Delphine et Corinne sont deux romans aujourd’hui fort désuets. Ils ont l’allure et le ton de ces œuvres dont on déplore avec raison la fadeur et le faux naturel. D’ailleurs, l’intrigue fort lâche et peu passionnante assure entre les descriptions, les notes et les réflexions, une continuité artificielle et par trop facile. Le sentimentalisme d’une femme toujours avide d’aimer ou d’être aimée s’y accommode de la sécheresse descriptive et de l’absence totale de pittoresque. Elle ignore la couleur et ne sait guère rendre pathétique un conflit de sentiments. La force dramatique lui est tout à fait étrangère, et, si nous aimons à suivre le récit de ses aventures, c’est moins pour l’émotion qu’elles recèlent que pour la vivacité, l’esprit et la sensibilité qui les animent.
Ses dispositions pour l’idéologie et la psychologie sociale furent heureusement développées par les événements auxquels elle se trouva mêlée et par les voyages qu’elle fit à travers l’Europe. Elle gagna ainsi une érudition générale, encore que superficielle, dont on retrouve les preuves dans son œuvre : De la Littérature considérée dans ses rapports avec les institutions sociales, et parmi ses Considérations sur la Révolution française.
Mais, à coup sûr, le livre de l'Allemagne, publié en 1810, l’emporte de beaucoup sur ces essais, dont quelques-uns sont confus ou remplis de propositions erronées. Mme de Staël, en visitant la patrie de Goethe, s’était trouvée dans les conditions les meilleures pour faire de ce pays une analyse psychologique des plus curieuses. Son nom déjà célèbre, ses querelles politiques, ses aventures et l’intérêt qu’elle excitait partout avaient contribué à lui faire ouvrir toutes les portes. Elle vit Schiller, Gœthe et Fichte et l’on n’a pas oublié la pétulance et la volubilité que Mme de Staël apporta dans ses entretiens avec ces penseurs profonds. Elle étonna les uns, gêna les autres, en les indisposant par un flux de paroles et de reparties mordantes. Ce sont justement ces qualités de l’âme allemande qui formaient avec ses tendances naturelles un si violent contraste, qu’elle sut analyser et exprimer avec le plus d’intensité. Son intelligence, fortement pénétrée par le rationalisme de l’Encyclopédie, gagnée d’avance aux raisonnements clairs, aux idées abstraites fort exactes et précises, démêla surtout dans l’esprit germanique la prépondérance de la rêvasserie métaphysique. Elle remarqua ces combinaisons spéciales à l’âme allemande du sentimentalisme mélancolique avec une idéologie confuse et fort préoccupée de réalités surhumaines ; mais elle a compris la richesse et la profondeur des spéculations d’un Gœthe. Si ses tendances paraissent l’orienter vers une conception esthétique plus classique, plus sobre, plus latine en un mot, et d’ailleurs justifiée par ses origines, son tempérament et son éducation, elle apporte assez d’intelligence à l’étude des littératures étrangères pour en discerner la force et la personnalité. Le pittoresque attendri des poètes allemands, leur imagination féconde et rêveuse, leur sentiment profond et leur compréhension philosophique de la nature l’ont charmée. Aussi cette conquête de son cœur et de son esprit est-elle une garantie du libéralisme dont elle use envers ce peuple. Elle ne manque pas, d’ailleurs, de développer souvent les avantages qui ressortant de la diffusion à travers le monde de toutes les littératures nationales. Celles-ci sont, pour elle, mieux qu’un document sur l’état intellectuel d’un peuple, mais la source même de l’originalité.

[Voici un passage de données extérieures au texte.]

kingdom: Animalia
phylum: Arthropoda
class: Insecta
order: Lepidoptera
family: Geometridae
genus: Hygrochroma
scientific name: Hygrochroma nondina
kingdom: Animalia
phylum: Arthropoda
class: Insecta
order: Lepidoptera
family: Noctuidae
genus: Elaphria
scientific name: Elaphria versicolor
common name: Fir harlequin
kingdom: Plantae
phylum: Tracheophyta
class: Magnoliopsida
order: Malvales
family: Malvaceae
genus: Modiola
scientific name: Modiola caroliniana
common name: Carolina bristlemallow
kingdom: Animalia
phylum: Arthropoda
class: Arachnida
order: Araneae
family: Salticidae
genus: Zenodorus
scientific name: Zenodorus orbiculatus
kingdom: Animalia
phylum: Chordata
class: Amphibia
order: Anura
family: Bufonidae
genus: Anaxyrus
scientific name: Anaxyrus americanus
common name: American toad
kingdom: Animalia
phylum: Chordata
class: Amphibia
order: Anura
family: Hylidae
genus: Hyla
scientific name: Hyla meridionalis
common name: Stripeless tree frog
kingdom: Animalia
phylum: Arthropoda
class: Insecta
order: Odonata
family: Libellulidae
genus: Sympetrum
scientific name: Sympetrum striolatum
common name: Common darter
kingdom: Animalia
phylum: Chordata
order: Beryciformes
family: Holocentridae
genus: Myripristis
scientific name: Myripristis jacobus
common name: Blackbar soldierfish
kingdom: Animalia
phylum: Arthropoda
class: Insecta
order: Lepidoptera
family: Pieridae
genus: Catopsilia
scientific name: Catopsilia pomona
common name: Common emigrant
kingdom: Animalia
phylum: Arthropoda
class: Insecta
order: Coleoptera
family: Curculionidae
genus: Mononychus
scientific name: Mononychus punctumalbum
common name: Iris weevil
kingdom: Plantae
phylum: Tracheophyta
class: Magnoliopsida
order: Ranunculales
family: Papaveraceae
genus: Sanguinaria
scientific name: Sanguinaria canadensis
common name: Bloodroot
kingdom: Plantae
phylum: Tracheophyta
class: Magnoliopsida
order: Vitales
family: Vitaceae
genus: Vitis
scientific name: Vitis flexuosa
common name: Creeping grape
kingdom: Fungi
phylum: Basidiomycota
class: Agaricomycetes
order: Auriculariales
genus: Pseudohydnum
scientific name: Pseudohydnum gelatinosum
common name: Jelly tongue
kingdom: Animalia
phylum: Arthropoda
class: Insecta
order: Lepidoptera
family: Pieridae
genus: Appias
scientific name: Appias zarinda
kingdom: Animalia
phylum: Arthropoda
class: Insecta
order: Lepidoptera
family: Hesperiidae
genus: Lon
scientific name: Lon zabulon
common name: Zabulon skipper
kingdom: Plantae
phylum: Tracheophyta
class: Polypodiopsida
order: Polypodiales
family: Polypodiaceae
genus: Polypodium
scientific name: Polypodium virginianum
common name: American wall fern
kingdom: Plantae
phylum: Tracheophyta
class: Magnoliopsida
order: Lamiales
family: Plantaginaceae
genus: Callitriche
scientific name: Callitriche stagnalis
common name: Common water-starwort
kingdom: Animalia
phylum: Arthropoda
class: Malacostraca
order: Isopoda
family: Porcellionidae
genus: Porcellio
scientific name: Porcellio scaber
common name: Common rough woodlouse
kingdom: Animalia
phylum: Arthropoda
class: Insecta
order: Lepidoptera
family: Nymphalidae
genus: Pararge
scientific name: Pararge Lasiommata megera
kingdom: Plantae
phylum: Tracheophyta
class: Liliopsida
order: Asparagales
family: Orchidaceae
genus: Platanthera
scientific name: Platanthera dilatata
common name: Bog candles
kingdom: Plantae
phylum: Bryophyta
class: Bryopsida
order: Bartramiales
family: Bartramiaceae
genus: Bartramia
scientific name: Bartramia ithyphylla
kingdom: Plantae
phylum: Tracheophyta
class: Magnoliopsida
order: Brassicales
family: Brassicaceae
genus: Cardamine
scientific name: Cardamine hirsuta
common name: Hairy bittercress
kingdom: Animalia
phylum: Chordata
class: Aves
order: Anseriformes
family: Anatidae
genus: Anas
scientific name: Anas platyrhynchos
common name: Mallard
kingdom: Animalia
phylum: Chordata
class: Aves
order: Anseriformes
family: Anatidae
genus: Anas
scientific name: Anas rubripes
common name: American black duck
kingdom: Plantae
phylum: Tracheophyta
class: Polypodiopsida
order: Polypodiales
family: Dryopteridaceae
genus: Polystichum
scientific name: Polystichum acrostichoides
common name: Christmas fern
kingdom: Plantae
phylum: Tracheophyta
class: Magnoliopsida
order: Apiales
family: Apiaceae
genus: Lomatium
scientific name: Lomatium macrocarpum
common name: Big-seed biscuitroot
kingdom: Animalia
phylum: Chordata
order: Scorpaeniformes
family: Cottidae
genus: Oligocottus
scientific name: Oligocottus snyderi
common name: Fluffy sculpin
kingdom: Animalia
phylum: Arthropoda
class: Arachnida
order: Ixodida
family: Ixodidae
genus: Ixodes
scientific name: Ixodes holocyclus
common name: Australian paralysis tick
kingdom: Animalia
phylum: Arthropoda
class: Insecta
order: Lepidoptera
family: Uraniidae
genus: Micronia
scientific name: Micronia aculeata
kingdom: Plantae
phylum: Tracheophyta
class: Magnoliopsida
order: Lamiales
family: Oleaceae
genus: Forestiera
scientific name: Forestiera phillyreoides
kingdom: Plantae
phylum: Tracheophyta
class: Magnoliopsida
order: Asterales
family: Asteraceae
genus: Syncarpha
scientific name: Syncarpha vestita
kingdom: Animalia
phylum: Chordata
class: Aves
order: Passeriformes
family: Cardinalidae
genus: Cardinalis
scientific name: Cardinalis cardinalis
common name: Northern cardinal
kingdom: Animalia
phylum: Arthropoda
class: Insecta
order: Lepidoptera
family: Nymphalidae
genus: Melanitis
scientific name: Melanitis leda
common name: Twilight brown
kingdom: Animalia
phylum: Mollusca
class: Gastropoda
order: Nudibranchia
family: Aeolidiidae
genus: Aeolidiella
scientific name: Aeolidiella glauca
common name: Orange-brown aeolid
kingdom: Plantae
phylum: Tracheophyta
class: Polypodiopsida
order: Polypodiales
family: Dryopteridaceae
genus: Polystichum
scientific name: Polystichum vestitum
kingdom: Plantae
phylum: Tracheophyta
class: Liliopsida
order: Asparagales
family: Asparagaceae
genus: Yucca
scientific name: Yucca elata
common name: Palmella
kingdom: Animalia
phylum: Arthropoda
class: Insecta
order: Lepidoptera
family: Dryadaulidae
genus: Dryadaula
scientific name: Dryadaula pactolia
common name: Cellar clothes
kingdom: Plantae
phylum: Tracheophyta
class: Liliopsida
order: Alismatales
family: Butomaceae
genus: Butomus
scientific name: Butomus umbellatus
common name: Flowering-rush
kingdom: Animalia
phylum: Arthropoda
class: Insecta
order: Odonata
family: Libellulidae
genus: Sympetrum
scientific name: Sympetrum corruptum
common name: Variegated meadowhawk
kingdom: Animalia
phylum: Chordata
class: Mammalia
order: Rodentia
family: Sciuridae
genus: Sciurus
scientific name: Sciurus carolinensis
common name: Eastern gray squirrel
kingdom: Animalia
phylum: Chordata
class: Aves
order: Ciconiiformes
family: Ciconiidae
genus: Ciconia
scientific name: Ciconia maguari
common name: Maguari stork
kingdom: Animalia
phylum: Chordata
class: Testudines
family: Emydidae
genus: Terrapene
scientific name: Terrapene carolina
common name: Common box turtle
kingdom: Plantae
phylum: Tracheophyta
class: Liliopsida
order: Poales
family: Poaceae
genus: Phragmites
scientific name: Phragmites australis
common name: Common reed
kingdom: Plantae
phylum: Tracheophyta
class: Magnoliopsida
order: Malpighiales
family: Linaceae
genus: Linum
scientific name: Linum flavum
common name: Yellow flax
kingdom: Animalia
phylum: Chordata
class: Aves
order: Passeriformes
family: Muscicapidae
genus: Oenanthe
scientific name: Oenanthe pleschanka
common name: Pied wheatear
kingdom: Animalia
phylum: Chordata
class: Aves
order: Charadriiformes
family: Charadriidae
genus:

On peut enfin affirmer justement l’influence considérable exercée par Mme de Staël sur l’éveil de l’esprit romantique. En maints passages de l’Allemagne, elle s’élève contre le dogmatisme étroit et conventionnel des règles de l’art classique. La méditation féconde et le génie souple, large et rêveur des Allemands, la richesse et la diversité de leur inspiration ont profondément modifié son esprit jadis empreint de rationalisme. Les fougueux polémistes et les bruyants écrivains de 1830 se souviendront de ses violentes diatribes contre les dogmes surannés d’une époque esthétique qui avait alors donné toute sa mesure.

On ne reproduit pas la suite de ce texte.